> [REQUIRED WORK]:
Count how many of the lines below contain the string "label". Reply with the number alone.

> [DATASET RECORDS]:

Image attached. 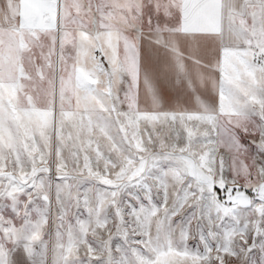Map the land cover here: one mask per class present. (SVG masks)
<instances>
[{"label": "snow or ice", "instance_id": "snow-or-ice-1", "mask_svg": "<svg viewBox=\"0 0 264 264\" xmlns=\"http://www.w3.org/2000/svg\"><path fill=\"white\" fill-rule=\"evenodd\" d=\"M0 264H264V0H0Z\"/></svg>", "mask_w": 264, "mask_h": 264}]
</instances>
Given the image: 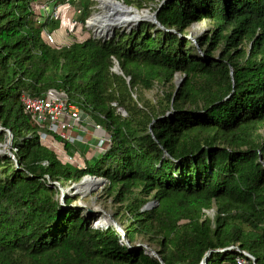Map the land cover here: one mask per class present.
Wrapping results in <instances>:
<instances>
[{
	"label": "trees",
	"instance_id": "1",
	"mask_svg": "<svg viewBox=\"0 0 264 264\" xmlns=\"http://www.w3.org/2000/svg\"><path fill=\"white\" fill-rule=\"evenodd\" d=\"M48 1L66 0H0V126L11 130L19 165L0 154V264H160L121 243L113 224L93 227L72 198L61 206L46 178L64 187L85 175L106 180L126 239L154 241L163 264H199L228 246L264 264V0H153L166 30L140 21L64 46L42 37L52 29L33 5ZM122 1L141 8L147 0ZM90 3L80 4L81 22ZM203 20L212 30L195 40L200 55L183 36ZM154 85L160 92L146 98ZM47 89L82 100L109 135L83 169L42 146L22 110V93ZM149 200L157 204L147 209ZM241 256L212 252L206 264Z\"/></svg>",
	"mask_w": 264,
	"mask_h": 264
},
{
	"label": "built area",
	"instance_id": "2",
	"mask_svg": "<svg viewBox=\"0 0 264 264\" xmlns=\"http://www.w3.org/2000/svg\"><path fill=\"white\" fill-rule=\"evenodd\" d=\"M66 2L69 1L66 0ZM43 3L41 7L44 13L42 16L37 17L39 21L57 20L60 17V12L56 8L48 11V5L45 2ZM47 3L50 4L51 1ZM75 11L79 13V9ZM41 34L47 44L57 46L53 31L44 28ZM19 101L24 114L30 118L36 127L40 144L51 150L62 164H69L83 169L86 166L85 161L89 158L88 154L84 153L82 161L76 159L71 147L85 144L89 151L101 156L110 143L109 135L100 122L90 117L84 109L82 100H70L62 91L47 89L39 94L22 93ZM112 105H115V103H112ZM117 111L122 116L125 115L122 109L117 108ZM98 117L102 118L101 115H98ZM85 126L91 128L92 141L85 138ZM68 145L70 149L66 147ZM11 149L15 151L14 148ZM43 164L46 165V162ZM120 231H117L118 235ZM249 261L243 256L235 258V264H248Z\"/></svg>",
	"mask_w": 264,
	"mask_h": 264
},
{
	"label": "rangeland",
	"instance_id": "3",
	"mask_svg": "<svg viewBox=\"0 0 264 264\" xmlns=\"http://www.w3.org/2000/svg\"><path fill=\"white\" fill-rule=\"evenodd\" d=\"M85 1H87V0H71V1H69V3H67V5H70L69 9L72 12L70 18H68L69 19V25L67 27L64 25H60V20L55 24L53 23V20H49L47 25H49L48 28H51V29L54 28V31H53L54 32V38H55V44L57 46L68 45L74 39L83 40L85 38H88L89 36H92V30L85 26V21L84 22L80 21V18H79L80 14L77 13V11L74 12V10L79 9L80 4L85 3ZM89 1H91L90 13L87 16V18L89 16H91L92 13L97 11V7H96L97 1L96 0H89ZM39 4L41 6L44 3H39ZM45 4H47L48 6L50 4L55 5L52 3L48 4L47 2H45ZM64 4H66V1L64 2ZM34 5H35V7H34ZM34 5H33V8H34L33 11L37 10L36 9L37 5L36 4H34ZM126 5H128V4H126ZM129 6H133L136 8V6L134 4H130ZM154 6H155V1L147 0L146 3H144L141 8H137V9H138V11L146 10L148 12V14H150L153 12ZM116 13H119V11L115 10V14ZM121 14L128 16L129 12L128 13L122 12ZM37 15L42 16L43 14L42 15L37 14ZM211 30H212V25L207 20H203L200 22H194L187 29V34L185 36H187V39L191 40L194 44H197L195 40L197 38H200V37H203L205 35L210 34ZM116 31H119V30H116ZM198 53L200 55H203L200 48L198 50ZM114 63H115V61H114ZM182 79H183V76L180 73H177L175 75V77L172 81L174 88L176 87V83L179 86ZM160 90H161V87L159 85H154L151 89L144 91L143 94L146 98L154 99L155 95L157 93H159ZM88 114L90 115V117L92 119H94L96 121V118H95L96 114H94V113H88ZM88 127L89 126H87V127L85 126V128H88ZM89 129L91 131V128H89ZM4 137L6 139L5 134H4ZM85 138L88 141H92V138H91L89 133H87L85 135ZM5 139H4V141H5ZM4 141L0 144H3ZM68 148H69V145H68ZM71 148L73 149L72 153H73L74 157L76 159L81 160V161L83 160L82 157L84 156V153L88 154L89 158H87V160L85 161L86 163H90L94 158L100 156V154H98L99 155L98 156V155H95L93 151H89L88 147L85 144H78V145H75ZM11 151H12V149H11ZM93 183L89 185L88 191L86 194H81L79 192H75L74 194H72L73 190H70L68 192L69 194L65 198H72L71 204H79L81 206H86L88 208V210H90L91 212L87 211L86 208H80V209L85 214L87 220H89V223H91L94 227L95 226L96 227H105L106 225H108L110 223L113 225L115 223L123 233V241L119 240V241H121V243L128 246L129 248H131V246H134L136 248L142 249L144 254H146L149 257H152L148 254L147 248H151L157 252L158 246L155 244V242L151 241L149 243L146 240H138L139 237H137L133 241L129 242L128 239H126V237H125L124 229H122V227L116 221L117 218H115V216L120 218V222H123V220H124L123 215H121V209L119 207L120 205L118 203H115L113 200V197L108 195L105 192L104 186H105L106 182H103L101 184L96 183V182H93ZM72 185H74V183L69 184L67 182L64 185V188L70 187ZM134 192H137V190H134ZM58 199H59V195H58ZM148 202H150V206H148V208H152L157 204V202L154 200H149ZM214 213H215L214 206L208 210H204L205 216H208L210 218L213 217ZM101 216H104L106 218V221L99 222V218ZM117 239H119V236H117ZM119 241H117V242H119Z\"/></svg>",
	"mask_w": 264,
	"mask_h": 264
},
{
	"label": "water",
	"instance_id": "4",
	"mask_svg": "<svg viewBox=\"0 0 264 264\" xmlns=\"http://www.w3.org/2000/svg\"><path fill=\"white\" fill-rule=\"evenodd\" d=\"M110 4H111L110 7H109L110 10L107 13L106 17L108 18V21H111L112 23H117V22L124 21V18L126 16L121 14L122 12L127 13V12H131V11H133V12H137L138 11L137 8H135L133 6L126 5L122 0H110ZM115 10L119 11V13L115 14ZM144 11L146 12V17L142 21H149V22L155 24L156 28L166 30L157 21V19H156V10L153 11L152 13H150V14H148V12L146 10H144ZM88 18L85 20V26L86 27H87ZM113 35L114 34H111L110 37L113 36ZM110 37H106V38L97 37L96 35H94L92 33V38H101L102 40H106V39H108ZM183 38H187V36H183ZM195 46H196L197 50H199L198 45L195 44ZM111 70L114 73H116V74L122 75V71H121V69H120V67H119V65H118V63L116 61H115L114 65H113V67L111 68ZM126 80L128 81L129 78L127 77ZM177 88H178V84L176 83L175 90ZM0 132H3L5 134V136H6V139H5L4 143L0 144V154L5 155L6 157L10 158L12 160L14 166L16 168H19L17 158L15 157L14 153L11 151V145H12V133H11V130L9 128H4V127L0 126ZM86 177L95 179L100 184L103 183V182H106V180L104 178H102V177H96V176L88 175V176H83L78 182L74 183V185H72L70 187H67V188H64L63 186L60 185V183H58L56 181H51L50 178L48 176H46V178L48 180V183L51 186H56L57 187V189L59 191V203H60L61 206H65L64 205V199L69 194L68 192L70 190H73L72 194L77 192V190L75 188V185L82 183L86 179ZM148 206H150V202L146 203L145 208L148 209ZM70 207H73V208H76V209H78V208H86L87 211L91 212L90 210H88V208L86 206H81L79 204H71ZM113 226L115 227V229L117 231L120 230L119 227L115 223H114ZM147 251H148V254L150 256H152L153 258L157 259L160 264H163L161 257L159 256V254L155 250H153L151 248H147ZM233 251H236V252L242 254V256L244 258H246V259L251 261V264H256V261H255V259H254V257L252 255H250L248 252H246L244 250H241L237 246H228V247H225V248H222V249H210L204 254V256L202 257V259H201L199 264H206L207 261H208V258H209V256L211 255L212 252H233Z\"/></svg>",
	"mask_w": 264,
	"mask_h": 264
},
{
	"label": "bare ground",
	"instance_id": "5",
	"mask_svg": "<svg viewBox=\"0 0 264 264\" xmlns=\"http://www.w3.org/2000/svg\"><path fill=\"white\" fill-rule=\"evenodd\" d=\"M97 1V11L91 14L88 18L87 28L92 30V33L97 37H109L111 34L115 33L116 30L126 31L139 24L146 17V12L144 10L137 12H129L128 16L124 18V21L112 23L108 21L107 13L110 10V0H96ZM128 13V12H127ZM93 182L99 183L97 180L92 178H86L82 183L75 185L77 192L81 194H86L88 187ZM94 184V183H93ZM106 221L104 216L99 218V222Z\"/></svg>",
	"mask_w": 264,
	"mask_h": 264
},
{
	"label": "crops",
	"instance_id": "6",
	"mask_svg": "<svg viewBox=\"0 0 264 264\" xmlns=\"http://www.w3.org/2000/svg\"><path fill=\"white\" fill-rule=\"evenodd\" d=\"M43 3V2H42ZM67 3H69V2H66V4H64V2H59L58 4H56V5H49L47 8H48V11L49 10H52V9H54V8H56L57 10H58V12H60L59 13V15H60V17L58 18V20H56L57 22L60 20V25H64V26H68L69 25V19L68 18H70V16H71V11H70V9H69V7H70V5H67ZM36 5H37V7H36V9L37 10H35L34 12H36L37 14H43L44 13V11L42 10V7L40 6V4L39 3H36ZM34 7H35V5H34ZM34 10V9H33ZM51 31H54V29H52ZM91 131H90V129H89V127L88 128H86V130H85V133L87 134V133H89L90 134V136H91V133H90ZM91 138H92V136H91ZM93 139V138H92Z\"/></svg>",
	"mask_w": 264,
	"mask_h": 264
}]
</instances>
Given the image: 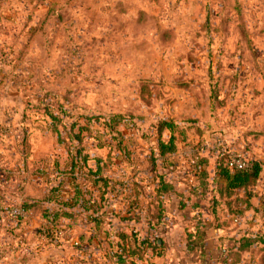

> [RESPONSE]:
7